Alleged war criminal Goran Hadzic was allowed to visit his family before being extradited to Holland.
In what could likely be the last time he will see his relatives, Hadzic's convoy stopped in the Serbian city of Novi Sad before the former rebel leader was put on a plane for The Hague in Netherlands. With police closing off streets and guarding the house, Hadzic saw his 86-year-old mother Milena Hadzic.
She is reported to be suffering from dementia, and is bed-ridden. Hadzic himself lived in the Novi Sad house until 2004, when he went into hiding after the International Criminal Tribunal for the former Yugoslavia issued formal charges against him.
He was also permitted to see his daughter, who is pregnant.
Other friends and family visited the former Republic of Serbian Krajina rebel leader in his jail cell in Belgrade after his arrest on Wednesday. Those who visited Hadzic included his wife, his mistress and his children.
He also visited the grave of his father, who died while Hadzic was in hiding.
Hadzic arrived in the Netherlands Friday morning. He is awaiting trial on 14 charges related to war crimes, including murder, persecution and forcible deportation. He is also thought to be behind the 1991 massacre of more than 200 non-Serb prisoners in Vukovar, Croatia.
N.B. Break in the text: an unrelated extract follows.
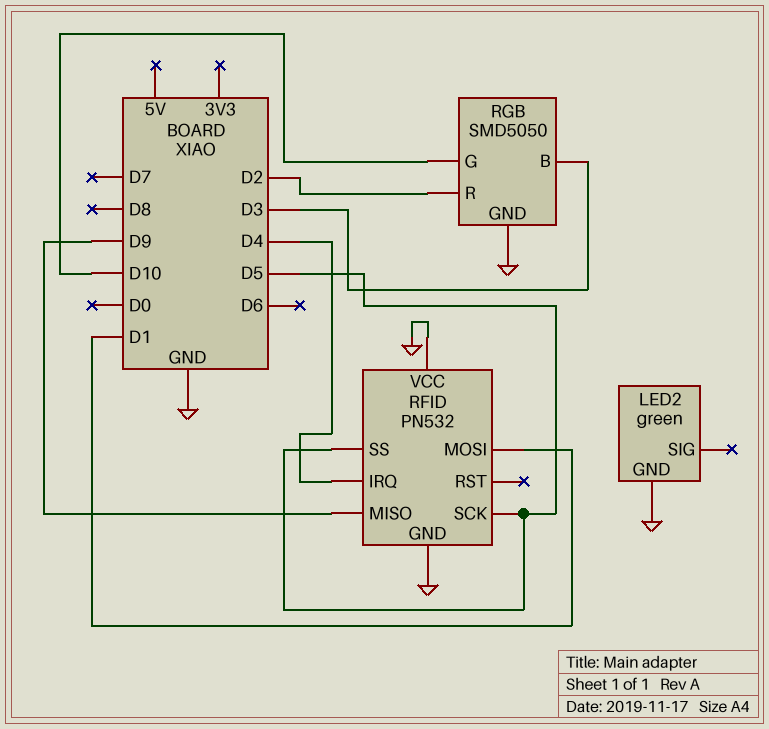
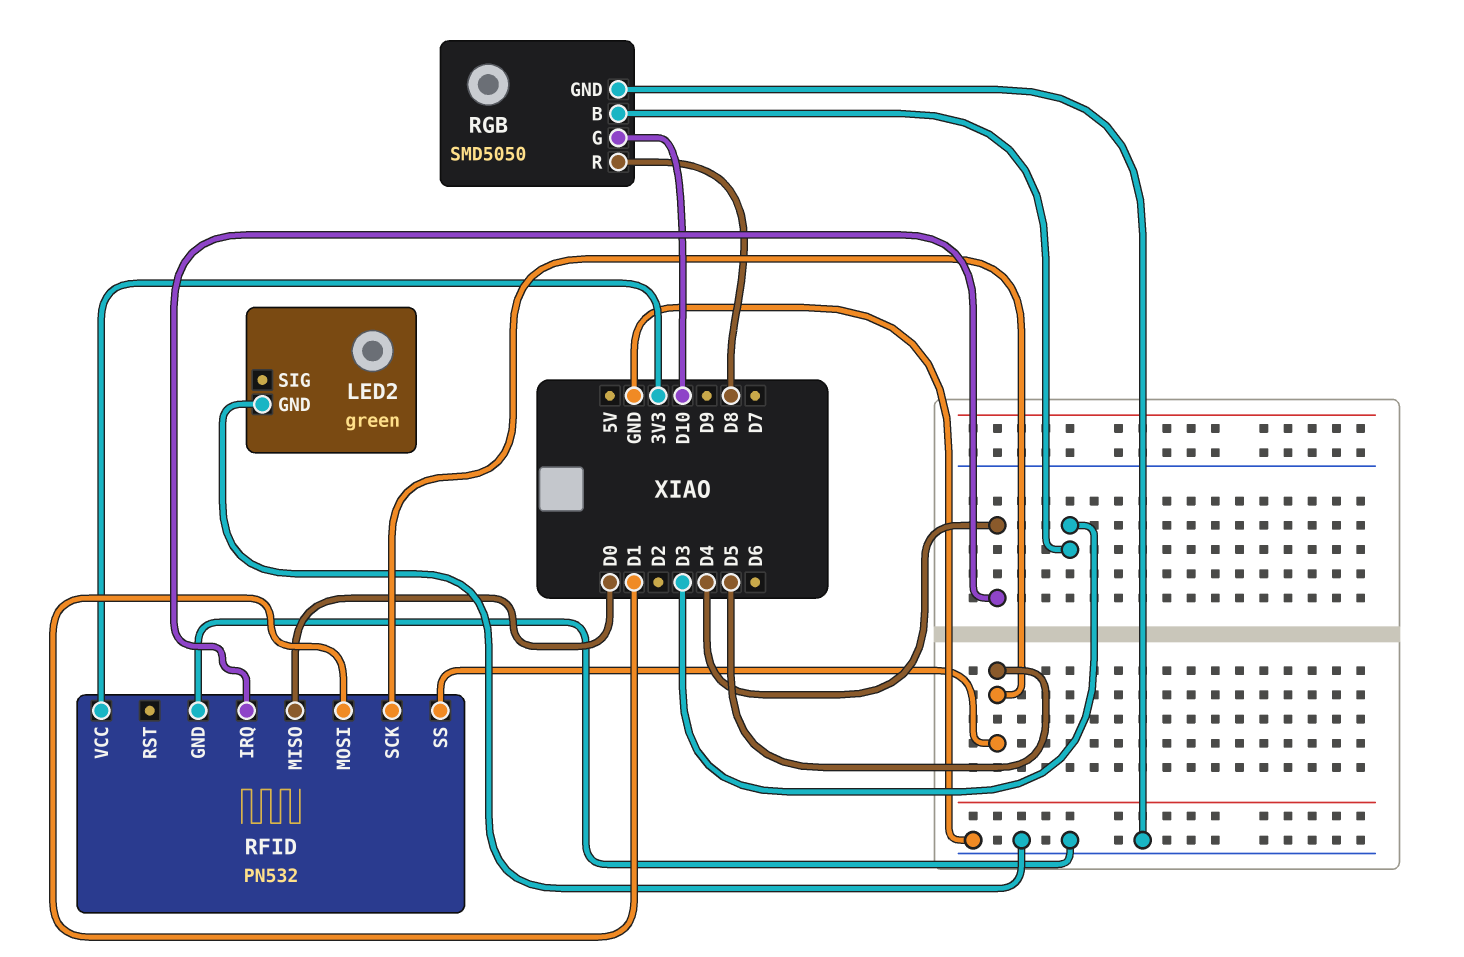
RFID pin MISO: D9 -> D0
RFID pin VCC: GND -> 3V3
RGB pin R: D2 -> D8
He decided not to appeal the extradition to The Hague.
Hadzic was the last of 161 wanted war criminals to be arrested in the former-Yugoslav nations. His capture came less than two months after the arrested of Ratko Mladic, one of two men thought to be responsible for the Srebrenica Massacre in 1995.
If convicted by the same Tribunal, Mladic will face a life sentence.